Prevenire lo spreco alimentare per tutelare l’ambiente

Febbraio 5, 2019 0 Comments Ambiente 322 Views
Prevenire lo spreco alimentare per tutelare l’ambiente

Abbiamo mangiato bene, ma quanto cibo si butta oggi?- di Vincenzo Iommazzo-

Due anni di studi servendosi dei più recenti dati scientifici hanno portato l’ISPRA a documentare, in occasione della Giornata nazionale per la Prevenzione dello spreco alimentare, che nel mondo, nonostante le (ancora timide?) campagne di sensibilizzazione, è in aumento lo spreco alimentare. In termini di impatto ambientale si tratta di un problema enorme in quanto per la produzione di cibo vengono impiegate risorse pregiate come energia, acqua e terra con conseguente nociva generazione di emissioni da rifiuti buttati in discarica che contribuiscono in maniera cruciale al cambiamento climatico. Si aggiunge  una quota di deforestazione inutile, che porta a una grossa perdita di biodiversità.

La principale causa di spreco alimentare è la sovrapproduzione di eccedenze che si verifica ad ogni incremento della  popolazione mondiale in previsione di passare dagli attuali circa 7 miliardi di individui a 8,4 miliardi entro la metà del 2030, e a 9,6 miliardi entro la metà degli anni 2050.

A questo, si associa l’aumento delle disuguaglianze: nel mondo, 815 milioni di abitanti soffrono la fame e 2 miliardi la malnutrizione, mentre vi sono quasi 2 miliardi di persone in sovrappeso. Se fosse una nazione, lo spreco alimentare sarebbe al terzo posto dopo Cina e USA nella classifica degli Stati emettitori. In Italia, per ristabilire condizioni di sicurezza alimentare, gli sprechi complessivi dovrebbero essere ridotti di almeno il 25% degli attuali.

Secondo la FAO, circa un terzo del cibo commestibile globale è perso o sprecato non solo nelle nazioni industrializzate, ma anche in quelle in via di sviluppo. Se restasse fermo l’attuale livello dello spreco, per soddisfare la crescente domanda di cibo legata alle dinamiche demografiche, la generazione e la distribuzione di cibo dovrebbero aumentare del 50% con conseguente incremento della produzione per unità di superficie e delle aree da coltivare a scapito del capitale naturale e dei benefici offerti spontaneamente dalla natura.

Tra i risultati messi in evidenza dal Rapporto ISPRA “Spreco alimentare: un approccio sistemico per la prevenzione e la riduzione strutturali”, emerge che per garantire la tutela ambientale è urgente puntare su un uso responsabile del consumo di suolo e sull’inversione dell’abbandono di aree rurali, caratteristica negativa che accomuna gran parte dei Paesi industrializzati, nonché alla riconversione della produzione, favorendo l’agroecologia, la scienza che applica i principi dell’ecologia alla pianificazione e gestione dei sistemi agricoli. Essa riduce gli impatti ambientali e produce in modo durevole più sostanze nutritive, valorizzando l’insieme delle diversità biologiche in agricoltura tra cui le varietà di vegetali, razze animali, insetti e microrganismi utili.

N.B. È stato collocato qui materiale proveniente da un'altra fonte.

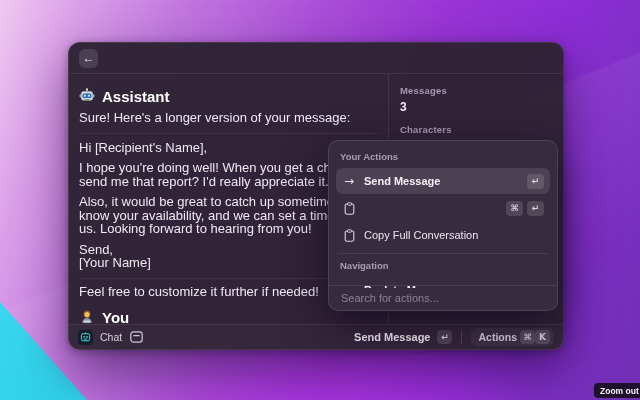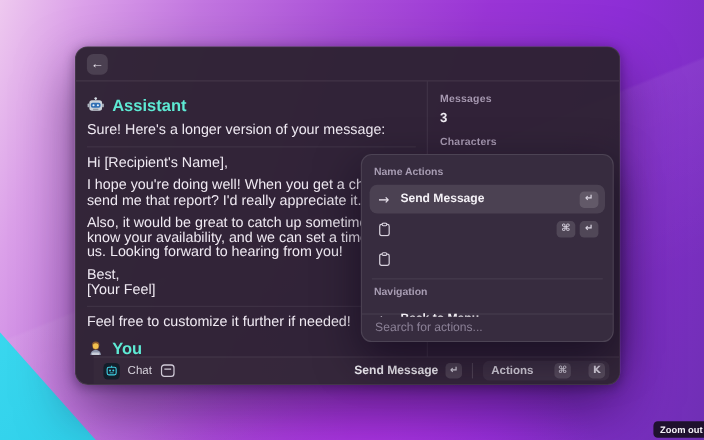"Assistant" .sec-title { color: #5eead4 -> #ffffff }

Necessari risultano il monitoraggio e il contrasto dello spreco domestico del cibo in Italia, il vero punto debole del sistema, in quanto nelle nostre case gettiamo qualcosa come 36 kg annui di alimenti pro capite. Un danno economico e di forte impatto diseducativo sui giovani alla luce dei dati del Rapporto 2018 dell’Osservatorio nazionale Waste Watcher di Last Minute Market/Swg.

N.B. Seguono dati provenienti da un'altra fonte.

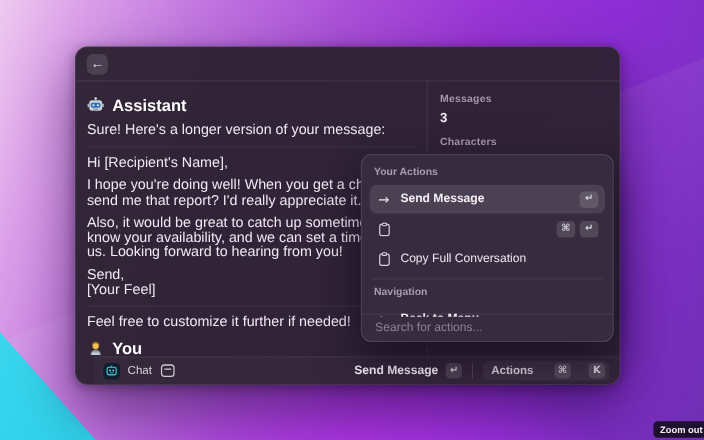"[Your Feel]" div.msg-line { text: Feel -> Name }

Importante è il ruolo della ricerca, incentivata nel programma quadro UE 2021-2027, così come  stabilire sinergie con altre competenze, soggetti e istituzioni per attuare impegni internazionali contenuti nell’Agenda ONU 2030 che prevede di ridurre i rifiuti alimentari nelle filiere di fornitura e dimezzarli nelle fasi finali, tramite modelli di produzione e consumo equi e sostenibili.

Quali consigli utili al consumatore, necessariamente in prima fila per vincere la battaglia? Preparare un accurato elenco di quello che serve, acquistare solo le quantità che si ritiene di consumare entro le date di scadenza, conservare il cibo secondo le indicazioni del produttore, favorire il recupero e la donazione delle eccedenze alimentari a fini di solidarietà sociale. Insomma acquisire la consapevolezza che la prevenzione e la riduzione dello spreco di alimenti siano da considerare tra le principali strade da percorrere per la tutela dell’ambiente e il benessere sociale.